§ Materials provided
● ● ●
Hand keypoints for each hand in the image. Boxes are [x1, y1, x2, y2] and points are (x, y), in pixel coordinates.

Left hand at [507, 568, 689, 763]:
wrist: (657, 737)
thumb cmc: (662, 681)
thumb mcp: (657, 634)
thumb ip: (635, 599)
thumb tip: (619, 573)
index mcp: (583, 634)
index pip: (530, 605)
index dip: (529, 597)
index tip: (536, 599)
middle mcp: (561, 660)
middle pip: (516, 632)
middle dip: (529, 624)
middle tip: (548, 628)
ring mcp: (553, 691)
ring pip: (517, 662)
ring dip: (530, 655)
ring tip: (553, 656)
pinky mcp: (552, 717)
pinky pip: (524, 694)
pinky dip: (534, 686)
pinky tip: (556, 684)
● ● ●
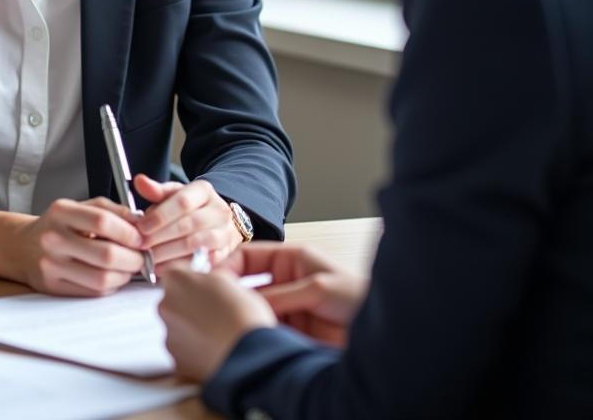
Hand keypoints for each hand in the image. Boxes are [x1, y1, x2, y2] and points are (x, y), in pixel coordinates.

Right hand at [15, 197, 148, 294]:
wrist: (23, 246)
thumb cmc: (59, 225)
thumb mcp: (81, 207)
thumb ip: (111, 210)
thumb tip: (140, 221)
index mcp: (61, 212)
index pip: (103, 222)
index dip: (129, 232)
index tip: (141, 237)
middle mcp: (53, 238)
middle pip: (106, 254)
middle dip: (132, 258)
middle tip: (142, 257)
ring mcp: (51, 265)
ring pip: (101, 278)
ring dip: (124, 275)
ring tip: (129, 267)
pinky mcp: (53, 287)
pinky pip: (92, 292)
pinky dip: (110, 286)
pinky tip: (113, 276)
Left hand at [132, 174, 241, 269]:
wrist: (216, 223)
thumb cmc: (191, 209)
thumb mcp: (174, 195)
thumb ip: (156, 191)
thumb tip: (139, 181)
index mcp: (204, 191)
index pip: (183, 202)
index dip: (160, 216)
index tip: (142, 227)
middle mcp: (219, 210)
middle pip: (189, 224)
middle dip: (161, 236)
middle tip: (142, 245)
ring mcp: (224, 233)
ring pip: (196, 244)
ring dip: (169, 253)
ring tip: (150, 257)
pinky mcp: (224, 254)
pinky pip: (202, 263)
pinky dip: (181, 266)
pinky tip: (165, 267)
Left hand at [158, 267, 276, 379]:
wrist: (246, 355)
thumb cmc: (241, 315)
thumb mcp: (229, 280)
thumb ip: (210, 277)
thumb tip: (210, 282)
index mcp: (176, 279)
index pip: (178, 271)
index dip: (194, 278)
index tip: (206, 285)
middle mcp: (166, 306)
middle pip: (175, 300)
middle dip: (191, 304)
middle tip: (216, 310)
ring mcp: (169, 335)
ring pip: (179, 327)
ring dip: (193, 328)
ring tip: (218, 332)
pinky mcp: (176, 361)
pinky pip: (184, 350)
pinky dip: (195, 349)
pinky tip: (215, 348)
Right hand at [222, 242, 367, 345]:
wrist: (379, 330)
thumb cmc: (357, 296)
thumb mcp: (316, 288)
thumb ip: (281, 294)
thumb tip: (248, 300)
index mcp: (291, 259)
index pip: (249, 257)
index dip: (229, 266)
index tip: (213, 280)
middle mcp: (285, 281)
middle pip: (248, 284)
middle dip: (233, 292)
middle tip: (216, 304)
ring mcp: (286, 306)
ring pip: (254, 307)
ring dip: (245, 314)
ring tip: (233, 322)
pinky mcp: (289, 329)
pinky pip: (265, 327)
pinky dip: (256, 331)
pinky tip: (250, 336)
● ● ●
§ Action item
A word-for-word copy of the lines above from the one with "pinky tip: (165, 267)" through the one with "pinky tip: (250, 336)", inclusive, is the only output wanted.

§ Your response
pinky tip: (165, 267)
Left hand at [158, 267, 276, 379]:
wrist: (246, 355)
thumb cmc: (241, 315)
thumb mcp: (229, 280)
thumb ip: (210, 277)
thumb tip: (210, 282)
index mcp: (176, 279)
index pip: (178, 271)
index dip: (194, 278)
index tip: (206, 285)
middle mcp: (166, 306)
middle pip: (175, 300)
middle dip: (191, 304)
middle tip: (216, 310)
ring mcp: (169, 335)
ring pip: (179, 327)
ring dip: (193, 328)
ring tip: (218, 332)
pinky mcp: (176, 361)
pinky pip: (184, 350)
pinky dip: (195, 349)
pinky tip: (215, 348)
Right hand at [222, 242, 367, 345]:
wrist: (379, 330)
thumb cmc: (357, 296)
thumb mcp: (316, 288)
thumb ip: (281, 294)
thumb tip: (248, 300)
index mcp: (291, 259)
index pip: (249, 257)
index dip: (229, 266)
index tip: (213, 280)
middle mcp: (285, 281)
middle pip: (248, 284)
middle dip: (233, 292)
middle tip: (216, 304)
ring mcp: (286, 306)
ring pip: (254, 307)
ring dip: (245, 314)
ring tip: (233, 322)
pinky mcp: (289, 329)
pinky pip: (265, 327)
pinky dip: (256, 331)
pinky tip: (250, 336)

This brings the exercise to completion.